The Erlang Trace BIFs allow to trace Erlang code on live systems.

[Rexbug](https://github.com/nietaki/rexbug) provides the interface that allows to display and/or write to external files the trace messages emitted by Erlang VM. In many cases, this would be sufficient for the purposes of debugging the code. However, if the size and/or number of tracing messages is large, it becomes more difficult to make sense of what's going on.

To illustrate the issue, let's add Replbug dependency to our Phoenix server project:
```elixir
defp deps do
    [
      ### Our deps...
      {:replbug, "~> 0.1.0"}
    ]
  end
```

and start a Phoenix server with the LiveDashboard enabled.

Now start tracing `Phoenix.LiveView.Plug.call/2` in IEx using Rexbug:

```elixir
# Start the tracing for Phoenix.LiveView.Plug.call/2
iex(1)> Rexbug.start("Phoenix.LiveView.Plug.call/2 :: return", time: 60_000, msgs: 1_000)
```
Then hit http://localhost:4000/dashboard or whatever link your LiveDashboard is configured for. 

We'll see a lot of output in your IEx shell, which is pretty hard to discern due to the size and truncation caused by pretty-printing.

## Solution 

Replbug preserves all functionality of Rexbug. Additionally, it allows to materialize trace records as variables that we could inspect and experiment with the collected traces in IEx shell:

```elixir
# Make sure to close Rexbug session
iex(2)> Rexbug.stop
# Start the tracing for Phoenix.LiveView.Plug.call/2 with Replbug
iex(3)> Replbug.start("Phoenix.LiveView.Plug.call/2 :: return", time: 60_000, msgs: 1_000)
```

Hit http://localhost:4000/dashboard again.

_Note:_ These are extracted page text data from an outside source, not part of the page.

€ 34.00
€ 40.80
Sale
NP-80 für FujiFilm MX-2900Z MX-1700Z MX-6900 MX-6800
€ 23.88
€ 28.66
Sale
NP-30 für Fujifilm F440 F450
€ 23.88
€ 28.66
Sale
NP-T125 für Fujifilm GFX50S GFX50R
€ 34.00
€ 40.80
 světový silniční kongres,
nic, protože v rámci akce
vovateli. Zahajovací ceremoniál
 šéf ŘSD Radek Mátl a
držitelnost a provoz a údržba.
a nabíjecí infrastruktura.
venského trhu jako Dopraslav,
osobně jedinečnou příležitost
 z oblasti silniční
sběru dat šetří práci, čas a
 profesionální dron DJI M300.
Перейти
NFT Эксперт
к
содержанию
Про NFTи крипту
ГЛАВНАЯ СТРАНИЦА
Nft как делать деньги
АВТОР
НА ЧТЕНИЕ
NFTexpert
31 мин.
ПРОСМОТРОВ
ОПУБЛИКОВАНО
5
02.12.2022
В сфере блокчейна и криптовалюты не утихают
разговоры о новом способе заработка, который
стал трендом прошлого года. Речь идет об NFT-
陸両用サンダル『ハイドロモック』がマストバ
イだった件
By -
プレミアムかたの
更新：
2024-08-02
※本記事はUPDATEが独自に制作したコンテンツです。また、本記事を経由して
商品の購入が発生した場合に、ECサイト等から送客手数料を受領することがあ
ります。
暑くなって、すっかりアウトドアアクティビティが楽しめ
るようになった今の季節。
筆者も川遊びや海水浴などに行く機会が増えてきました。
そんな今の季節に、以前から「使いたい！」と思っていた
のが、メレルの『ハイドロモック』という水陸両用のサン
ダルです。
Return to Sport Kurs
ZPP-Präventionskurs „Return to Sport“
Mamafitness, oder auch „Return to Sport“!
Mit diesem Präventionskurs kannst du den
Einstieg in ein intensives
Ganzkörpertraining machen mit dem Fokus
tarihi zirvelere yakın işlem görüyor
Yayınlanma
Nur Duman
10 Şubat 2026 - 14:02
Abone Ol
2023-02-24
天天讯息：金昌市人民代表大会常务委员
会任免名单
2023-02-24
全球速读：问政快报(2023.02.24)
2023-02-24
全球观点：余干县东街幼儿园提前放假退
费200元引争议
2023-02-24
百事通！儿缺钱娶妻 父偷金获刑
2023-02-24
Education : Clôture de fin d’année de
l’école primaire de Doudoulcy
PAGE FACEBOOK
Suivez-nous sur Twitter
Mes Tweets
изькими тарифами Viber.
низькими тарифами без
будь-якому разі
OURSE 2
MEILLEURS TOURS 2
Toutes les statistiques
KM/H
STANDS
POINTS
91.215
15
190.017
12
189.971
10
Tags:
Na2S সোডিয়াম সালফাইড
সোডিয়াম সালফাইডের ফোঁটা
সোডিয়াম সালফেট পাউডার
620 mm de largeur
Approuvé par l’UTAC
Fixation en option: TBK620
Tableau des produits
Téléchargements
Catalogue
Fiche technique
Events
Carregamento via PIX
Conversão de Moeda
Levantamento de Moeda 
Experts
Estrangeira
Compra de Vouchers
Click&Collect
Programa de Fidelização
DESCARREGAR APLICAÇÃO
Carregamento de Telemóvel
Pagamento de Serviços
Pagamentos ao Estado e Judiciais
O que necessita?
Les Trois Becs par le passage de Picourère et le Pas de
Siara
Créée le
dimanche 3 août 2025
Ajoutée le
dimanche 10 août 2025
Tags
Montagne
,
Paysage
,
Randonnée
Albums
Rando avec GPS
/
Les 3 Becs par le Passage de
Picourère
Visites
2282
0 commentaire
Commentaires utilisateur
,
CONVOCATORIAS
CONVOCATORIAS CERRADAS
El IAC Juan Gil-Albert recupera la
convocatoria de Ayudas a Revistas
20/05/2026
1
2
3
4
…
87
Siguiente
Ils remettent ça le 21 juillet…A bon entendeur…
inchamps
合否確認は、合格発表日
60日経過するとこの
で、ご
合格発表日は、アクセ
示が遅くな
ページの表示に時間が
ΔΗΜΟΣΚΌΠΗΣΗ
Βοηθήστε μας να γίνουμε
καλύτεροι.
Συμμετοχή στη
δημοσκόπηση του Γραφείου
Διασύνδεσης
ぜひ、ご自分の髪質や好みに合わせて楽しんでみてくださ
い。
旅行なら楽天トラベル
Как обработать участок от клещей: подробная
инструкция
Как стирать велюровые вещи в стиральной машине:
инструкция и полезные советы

The same amount of output, as with using Rexbug, but now we can get the traces into Iex and inspect them programmatically:

```elixir
iex(3)> traces = Replbug.stop
## `traces` is a map PID -> calls
iex(4)> Map.keys(traces)
[#PID<0.544.0>, #PID<0.548.0>]
## These are the processes that made the calls
## Get the list of calls across all processes
iex(5)> calls = Replbug.calls(traces)
## What calls were traced?
iex(6)> Map.keys(calls)              
[{Phoenix.LiveView.Plug, :call, 2}]
## yeah, that's the one we traced...
## Get the call records (args, returns etc.)
iex(7)> call_data = Map.get(calls, {Phoenix.LiveView.Plug, :call, 2})
## What are the arguments of the first call?
iex(8)> [arg1, arg2] =  hd(call_data).args
## We expect arg1 to be a Plug.Conn struct...
iex(9)> iex(24)> is_struct(arg1, Plug.Conn)
true
## ...and we are interested in user-agent value...
iex(10)> List.keyfind(arg1.req_headers, "user-agent", 0) 
{"user-agent",
 "Mozilla/5.0 (Macintosh; Intel Mac OS X 10_15_7) AppleWebKit/537.36 (KHTML, like Gecko) Chrome/104.0.0.0 Safari/537.36"}
## What are durations of the calls?
iex(11)> durations = Enum.map(calls, & &1.duration)
[9411, 13954]
## Let's look at the return of the first call.
iex(12) > return = call_data.return
## We expect it to be a Plug.Conn struct as well...
iex(13) > is_struct(return, Plug.Conn)
true
## Finally, check the HTTP status
iex(14) > return.status
302

```

## Status

As of now, Replbug only supports tracing of function calls.
Support for tracing of inter-process messages is planned for upcoming versions.